The concepts of "procedure established by law" and "due process of law" are two crucial legal principles that play a significant role in ensuring justice and fairness in any legal system. While both of these concepts may seem similar, they have distinct differences that can have a significant impact on how legal proceedings are conducted and how justice is served.

Between 1937 and 1939, the provincial Congress regimes had abolished several statutes allowing preventive detention. If the phrase 'absolute power corrupts absolutely' was to have some physical manifestation it would be the fact that provincial Congress regimes enacted 'Public Order' and 'Public safety' laws in dozens of provinces between 1947 and 1951. These gave them the power to regulate a person's action/movement to prevent any act in contravention to public safety or public order. These included the right to extern or force the individual to reside in an area or report his movements to authorities.

WRITTEN TASK: Reproduce the text on procedure established by law and due process of law, starting with "The concepts of" and going on through "justice is served.", substituting "judicial system" for "legal system".

SUPPLIED ENTRIES:
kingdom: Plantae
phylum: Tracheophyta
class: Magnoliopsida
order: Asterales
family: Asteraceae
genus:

OUTPUT:
The concepts of "procedure established by law" and "due process of law" are two crucial legal principles that play a significant role in ensuring justice and fairness in any judicial system. While both of these concepts may seem similar, they have distinct differences that can have a significant impact on how legal proceedings are conducted and how justice is served.